Saturday, April 30, 2005
So. I went to see this Israeli documentary last night called "Wall", which was about the security fence that Israel is building in and around the West Bank. Before I give my rant allow me to offer a synopsis:

"This austere and cinematic doc explores what is perhaps the most controversial border since the Berlin Wall: Israel's 400-mile security fence. Amidst escalating political, environmental and cultural tensions, filmmaker Simone Bitton calls upon her dual Jewish and Arab heritage to help her straddle the cultures that are physically and symbolically severed by the massive construction project. Wall presents its namesake in severe graphic compositions that articulate an immoderate number of paradoxes: the shield of life, itself lifeless; the security buffer that presents new dangers; the protector of land that scars the countryside. Through interviews with Palestinian and Israeli locals that live along the fence's path, Bitton examines the long-term efficacy of a nation's colossal defensive gambit. Set against stunning visuals of miles and miles of concrete and barbed wire, personal commentaries provide a deeply human context for the cold and monolithic barrier now in their midst."

Let me first start by saying I really didn't like this film. The trouble perhaps lies with me and what I expected and/or hoped the film would be. What I had *hoped* it would be was a fair and balanced examination of the issues. I was hoping it would show the devastation the Israelis have experienced which is forcing them to take this drastic measure and I was hoping it would open my eyes to the suffering of the Palestinians who are losing land and crops to this separation fence. What I got was an unfair and unbalanced look at the issue.

First of all, I did not feel that the woman of Jewish and Arab heritage was as conflicted as she would have us believe. She was clearly on the side of the Palestinians. When discussing who was against the fence she took the route that would impact the audience most, understandably, and interviewed both Israelis and Palestinians who gave stories of suffering and despair. Fine, I have no problem with that, and indeed it helped me understand the plight of the innocent Palestinians (as opposed to the terrorist Palestinians).

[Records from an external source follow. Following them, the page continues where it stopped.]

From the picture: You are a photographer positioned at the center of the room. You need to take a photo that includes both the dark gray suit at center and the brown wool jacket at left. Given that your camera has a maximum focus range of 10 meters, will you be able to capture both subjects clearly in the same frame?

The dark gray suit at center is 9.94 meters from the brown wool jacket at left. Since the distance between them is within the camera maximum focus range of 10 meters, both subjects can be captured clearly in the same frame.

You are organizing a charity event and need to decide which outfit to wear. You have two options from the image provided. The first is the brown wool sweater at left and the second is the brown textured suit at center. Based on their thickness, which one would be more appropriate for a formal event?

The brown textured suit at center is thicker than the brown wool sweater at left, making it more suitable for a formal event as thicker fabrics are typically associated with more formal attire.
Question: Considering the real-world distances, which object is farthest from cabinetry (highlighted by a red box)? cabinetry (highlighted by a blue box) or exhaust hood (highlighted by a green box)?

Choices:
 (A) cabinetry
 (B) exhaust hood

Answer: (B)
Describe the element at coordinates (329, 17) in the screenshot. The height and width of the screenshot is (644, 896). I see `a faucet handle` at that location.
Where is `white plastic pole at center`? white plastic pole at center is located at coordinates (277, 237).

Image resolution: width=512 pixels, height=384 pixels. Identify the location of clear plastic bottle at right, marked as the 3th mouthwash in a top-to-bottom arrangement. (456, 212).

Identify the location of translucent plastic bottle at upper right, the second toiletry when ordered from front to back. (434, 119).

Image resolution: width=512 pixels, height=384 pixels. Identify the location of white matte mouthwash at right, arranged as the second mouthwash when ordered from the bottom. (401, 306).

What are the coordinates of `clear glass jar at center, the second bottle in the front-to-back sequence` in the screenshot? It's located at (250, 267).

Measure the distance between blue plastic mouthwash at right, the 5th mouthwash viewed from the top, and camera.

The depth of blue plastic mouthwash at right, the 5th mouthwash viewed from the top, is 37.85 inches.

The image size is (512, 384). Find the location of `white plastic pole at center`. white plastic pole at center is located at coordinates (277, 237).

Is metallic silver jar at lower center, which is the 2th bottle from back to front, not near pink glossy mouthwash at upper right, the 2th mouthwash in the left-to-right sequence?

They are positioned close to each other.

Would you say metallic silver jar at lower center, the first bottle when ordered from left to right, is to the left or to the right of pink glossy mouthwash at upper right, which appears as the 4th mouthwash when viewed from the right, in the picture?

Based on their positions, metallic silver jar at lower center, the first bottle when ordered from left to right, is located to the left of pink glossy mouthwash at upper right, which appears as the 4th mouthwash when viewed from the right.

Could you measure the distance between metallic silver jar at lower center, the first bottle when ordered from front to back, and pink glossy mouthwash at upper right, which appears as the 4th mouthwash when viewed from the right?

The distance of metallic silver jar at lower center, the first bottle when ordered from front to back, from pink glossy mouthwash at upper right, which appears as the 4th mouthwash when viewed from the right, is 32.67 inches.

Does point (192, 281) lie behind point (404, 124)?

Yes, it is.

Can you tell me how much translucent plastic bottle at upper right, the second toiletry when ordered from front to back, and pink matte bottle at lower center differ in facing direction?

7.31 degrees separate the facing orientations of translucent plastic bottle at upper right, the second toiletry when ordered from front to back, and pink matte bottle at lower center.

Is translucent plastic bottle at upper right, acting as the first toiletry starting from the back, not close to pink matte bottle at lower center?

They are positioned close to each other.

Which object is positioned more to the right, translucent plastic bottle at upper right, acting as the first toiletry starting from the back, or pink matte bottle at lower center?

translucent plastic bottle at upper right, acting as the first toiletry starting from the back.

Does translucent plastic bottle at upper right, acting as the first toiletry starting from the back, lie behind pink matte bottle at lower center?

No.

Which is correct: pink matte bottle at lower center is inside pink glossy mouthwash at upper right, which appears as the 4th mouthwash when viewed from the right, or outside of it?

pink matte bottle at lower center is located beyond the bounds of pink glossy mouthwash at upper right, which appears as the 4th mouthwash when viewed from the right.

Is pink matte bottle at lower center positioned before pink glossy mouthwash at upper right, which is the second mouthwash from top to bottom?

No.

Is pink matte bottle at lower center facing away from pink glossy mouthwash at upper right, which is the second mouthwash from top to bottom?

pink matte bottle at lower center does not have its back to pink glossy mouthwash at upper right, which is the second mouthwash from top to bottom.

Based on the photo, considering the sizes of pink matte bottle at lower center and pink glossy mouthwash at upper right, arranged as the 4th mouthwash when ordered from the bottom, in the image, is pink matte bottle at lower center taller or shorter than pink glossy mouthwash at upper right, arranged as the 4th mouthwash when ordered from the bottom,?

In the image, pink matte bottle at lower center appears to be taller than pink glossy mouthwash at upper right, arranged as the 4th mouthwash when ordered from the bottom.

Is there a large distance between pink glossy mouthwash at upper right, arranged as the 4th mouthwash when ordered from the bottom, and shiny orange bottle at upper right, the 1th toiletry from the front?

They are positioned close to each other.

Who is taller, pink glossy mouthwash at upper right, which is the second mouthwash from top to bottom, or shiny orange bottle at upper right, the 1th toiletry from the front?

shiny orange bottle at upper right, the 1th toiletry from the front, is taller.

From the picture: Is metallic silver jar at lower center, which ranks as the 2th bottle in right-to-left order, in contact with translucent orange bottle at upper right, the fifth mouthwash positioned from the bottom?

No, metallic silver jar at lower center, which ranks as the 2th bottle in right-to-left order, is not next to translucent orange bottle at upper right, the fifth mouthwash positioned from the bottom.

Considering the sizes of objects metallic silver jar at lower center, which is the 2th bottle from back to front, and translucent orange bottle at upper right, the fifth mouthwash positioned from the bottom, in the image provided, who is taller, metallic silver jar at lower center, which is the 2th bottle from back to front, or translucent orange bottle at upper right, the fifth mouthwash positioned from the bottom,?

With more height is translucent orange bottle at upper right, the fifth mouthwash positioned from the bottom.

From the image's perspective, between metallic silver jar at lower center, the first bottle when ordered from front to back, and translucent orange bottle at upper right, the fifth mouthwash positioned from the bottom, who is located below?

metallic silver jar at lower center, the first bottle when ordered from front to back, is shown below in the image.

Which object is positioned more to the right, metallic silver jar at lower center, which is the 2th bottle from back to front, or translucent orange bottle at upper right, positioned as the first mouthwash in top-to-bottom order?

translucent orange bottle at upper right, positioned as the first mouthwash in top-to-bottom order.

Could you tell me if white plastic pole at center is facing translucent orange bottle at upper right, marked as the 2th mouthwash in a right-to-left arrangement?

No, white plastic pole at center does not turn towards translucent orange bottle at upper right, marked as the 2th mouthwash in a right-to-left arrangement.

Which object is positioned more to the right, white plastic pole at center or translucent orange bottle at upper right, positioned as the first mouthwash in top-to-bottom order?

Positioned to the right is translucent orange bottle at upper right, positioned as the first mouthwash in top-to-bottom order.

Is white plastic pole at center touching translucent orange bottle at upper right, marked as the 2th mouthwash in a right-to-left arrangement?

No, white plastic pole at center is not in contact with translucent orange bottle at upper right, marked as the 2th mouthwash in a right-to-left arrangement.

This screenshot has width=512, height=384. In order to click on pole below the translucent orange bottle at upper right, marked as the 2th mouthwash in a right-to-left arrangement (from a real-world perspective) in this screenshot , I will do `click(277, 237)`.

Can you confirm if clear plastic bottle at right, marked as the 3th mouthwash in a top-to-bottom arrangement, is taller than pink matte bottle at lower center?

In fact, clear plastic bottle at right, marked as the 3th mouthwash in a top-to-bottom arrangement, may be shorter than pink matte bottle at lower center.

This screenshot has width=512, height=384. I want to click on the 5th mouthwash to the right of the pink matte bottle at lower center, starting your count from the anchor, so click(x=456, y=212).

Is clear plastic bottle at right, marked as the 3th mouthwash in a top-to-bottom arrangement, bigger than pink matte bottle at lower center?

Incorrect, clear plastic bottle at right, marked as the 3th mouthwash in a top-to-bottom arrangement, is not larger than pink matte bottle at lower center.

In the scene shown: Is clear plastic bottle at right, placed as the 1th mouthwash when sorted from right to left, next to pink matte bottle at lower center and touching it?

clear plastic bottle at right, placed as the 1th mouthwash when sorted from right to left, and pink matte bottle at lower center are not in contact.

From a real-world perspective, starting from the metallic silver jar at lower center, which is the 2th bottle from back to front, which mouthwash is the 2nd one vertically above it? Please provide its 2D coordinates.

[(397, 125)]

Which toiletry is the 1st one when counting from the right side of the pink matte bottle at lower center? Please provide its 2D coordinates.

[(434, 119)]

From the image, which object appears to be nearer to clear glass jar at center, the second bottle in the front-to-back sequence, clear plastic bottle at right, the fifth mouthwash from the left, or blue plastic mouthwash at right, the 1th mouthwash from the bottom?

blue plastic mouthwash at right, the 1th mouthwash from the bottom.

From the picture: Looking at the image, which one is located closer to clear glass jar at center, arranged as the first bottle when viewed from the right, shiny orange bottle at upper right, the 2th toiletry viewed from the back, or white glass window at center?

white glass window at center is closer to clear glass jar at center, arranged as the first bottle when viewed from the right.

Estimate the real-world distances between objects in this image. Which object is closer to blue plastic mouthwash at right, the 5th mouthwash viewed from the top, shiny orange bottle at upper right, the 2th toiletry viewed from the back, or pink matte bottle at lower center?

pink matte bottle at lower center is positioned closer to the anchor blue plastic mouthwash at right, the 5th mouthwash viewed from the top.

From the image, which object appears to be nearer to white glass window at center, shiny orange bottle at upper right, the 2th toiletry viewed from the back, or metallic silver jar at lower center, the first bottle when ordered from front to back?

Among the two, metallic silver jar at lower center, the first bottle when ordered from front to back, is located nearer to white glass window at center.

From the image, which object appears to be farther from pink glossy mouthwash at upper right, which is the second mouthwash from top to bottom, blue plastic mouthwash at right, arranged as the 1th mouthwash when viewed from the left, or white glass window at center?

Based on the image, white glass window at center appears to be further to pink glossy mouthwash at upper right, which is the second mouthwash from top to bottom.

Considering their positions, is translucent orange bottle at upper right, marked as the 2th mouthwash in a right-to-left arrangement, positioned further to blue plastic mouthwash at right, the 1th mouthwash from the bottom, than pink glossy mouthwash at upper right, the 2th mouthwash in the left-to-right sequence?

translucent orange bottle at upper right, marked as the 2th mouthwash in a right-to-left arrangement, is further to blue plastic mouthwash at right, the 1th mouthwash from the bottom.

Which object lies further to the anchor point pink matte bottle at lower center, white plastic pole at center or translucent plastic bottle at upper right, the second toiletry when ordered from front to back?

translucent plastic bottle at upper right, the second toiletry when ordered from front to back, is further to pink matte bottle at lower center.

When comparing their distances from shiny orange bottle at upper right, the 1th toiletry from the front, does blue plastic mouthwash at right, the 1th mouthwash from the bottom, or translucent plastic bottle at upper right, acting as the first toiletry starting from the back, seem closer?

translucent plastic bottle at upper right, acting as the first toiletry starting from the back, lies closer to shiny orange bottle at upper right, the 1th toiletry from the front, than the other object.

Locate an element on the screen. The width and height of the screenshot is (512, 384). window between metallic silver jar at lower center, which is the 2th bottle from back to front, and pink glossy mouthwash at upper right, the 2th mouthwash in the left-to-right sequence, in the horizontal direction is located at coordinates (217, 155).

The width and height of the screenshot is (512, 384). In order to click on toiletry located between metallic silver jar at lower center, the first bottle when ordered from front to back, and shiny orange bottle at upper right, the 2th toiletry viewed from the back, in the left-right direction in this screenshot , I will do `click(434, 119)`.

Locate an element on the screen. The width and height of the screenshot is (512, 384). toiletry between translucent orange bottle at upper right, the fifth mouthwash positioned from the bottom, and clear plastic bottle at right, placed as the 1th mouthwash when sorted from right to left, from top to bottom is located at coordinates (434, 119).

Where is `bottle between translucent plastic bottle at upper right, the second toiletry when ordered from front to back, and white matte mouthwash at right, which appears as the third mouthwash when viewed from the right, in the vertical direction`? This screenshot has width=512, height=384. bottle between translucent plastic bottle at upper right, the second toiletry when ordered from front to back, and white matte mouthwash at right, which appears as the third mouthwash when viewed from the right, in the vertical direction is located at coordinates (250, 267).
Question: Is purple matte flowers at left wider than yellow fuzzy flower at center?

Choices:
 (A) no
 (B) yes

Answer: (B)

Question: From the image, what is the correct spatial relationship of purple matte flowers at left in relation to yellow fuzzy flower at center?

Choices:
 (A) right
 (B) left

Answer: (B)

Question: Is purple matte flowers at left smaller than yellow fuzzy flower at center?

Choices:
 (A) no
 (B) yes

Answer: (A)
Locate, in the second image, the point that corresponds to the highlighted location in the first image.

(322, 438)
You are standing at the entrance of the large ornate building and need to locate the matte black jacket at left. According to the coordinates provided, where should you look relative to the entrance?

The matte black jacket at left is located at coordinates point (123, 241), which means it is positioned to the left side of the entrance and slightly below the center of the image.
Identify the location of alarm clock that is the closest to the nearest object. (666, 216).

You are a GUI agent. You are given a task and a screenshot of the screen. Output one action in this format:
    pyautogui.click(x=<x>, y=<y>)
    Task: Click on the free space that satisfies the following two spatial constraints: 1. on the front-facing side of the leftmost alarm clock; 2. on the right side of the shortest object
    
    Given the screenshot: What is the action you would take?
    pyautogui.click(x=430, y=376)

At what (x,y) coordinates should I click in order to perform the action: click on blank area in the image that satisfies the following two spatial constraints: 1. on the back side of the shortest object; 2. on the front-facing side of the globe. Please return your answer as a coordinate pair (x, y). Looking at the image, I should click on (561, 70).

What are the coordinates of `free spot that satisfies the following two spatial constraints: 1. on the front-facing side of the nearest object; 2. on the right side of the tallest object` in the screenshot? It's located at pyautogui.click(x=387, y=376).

However, when discussing who was FOR the fence she only took a factual stance and interviewed just one person (as opposed to the 10+ she interviewed for those who are against). And the person she chose to interview was a military man (Amos Yaron?) who spoke in facts but only in context of the questions the director asked. This is fine as well since it is important to understand from a military point of view why Israel is doing it. But where were the human interest interviews for this side of the debate? We were shown Israelis and Palestinians who were upset by the building of the fence and our emotions and sympathies were stirred for them, but WHERE was the emotional pull in favour of building the fence? In other words..... why did we not see one single interview with a family who lost someone to a suicide bomber? Why were we not shown the remains of a bus, blown from the inside out? Why was it not mentioned that terror attacks are down 90% from the areas surrounded by the fence? The director was too busy finding upset people who would say it wasn't working when in fact it is.

I was disappointed to see that the film was clearly slanted towards the Palestinians. For a woman who claimed to feel torn as an Arab and a Jew I didn't sense much understanding for those Jews who have lost a mother, a father, a brother, sister or even a child because of a terrorist attack perpetrated by a Palestinian. The Jews have been waiting over 55 years for peace and they are tired of waiting. Can you blame them for building a fence? Oh and by the way... it is a FENCE, not a wall. 3 - 5% of the security fence is concrete.... the rest is a chain-link type of fence. Also, as a note, fences can come down. This is not a permanent wall, this is something that can be dismantled when peace is reached (has everyone forgotten about the Berlin Wall?). Until then, I defend Israel's right to protect itself. (for more of what the fence looks like click here and scroll down. for an FAQ go here)

And don't get me wrong... I agree with a lot of what the director was trying to get across. I feel terrible for the Palestinians who cannot reach their fields because they have been cut off. I don't always agree with the route of the fence that Israel has chosen, but in the end a fence can be removed but lives cannot be brought back. However, if you wanted to try and sell the idea that it's bad to those of us who support it you need to make us feel like our side is heard too, and I don't believe it was. I may dislike the film but the director can show what she wants, that's her prerogative. If I don't like it that's my problem, I was just sad to think of what the anti-Israel people who saw it came out of it thinking..

Oh and by the way... Israel was NOT the first to build such a fence. Check this out and ask yourself.... why is it no one tried to stop any of those those fences from being built? Why were those countries not dragged to "The World Court" for defending themselves from their neighbours? Why is Israel held to such a different standard? Why indeed.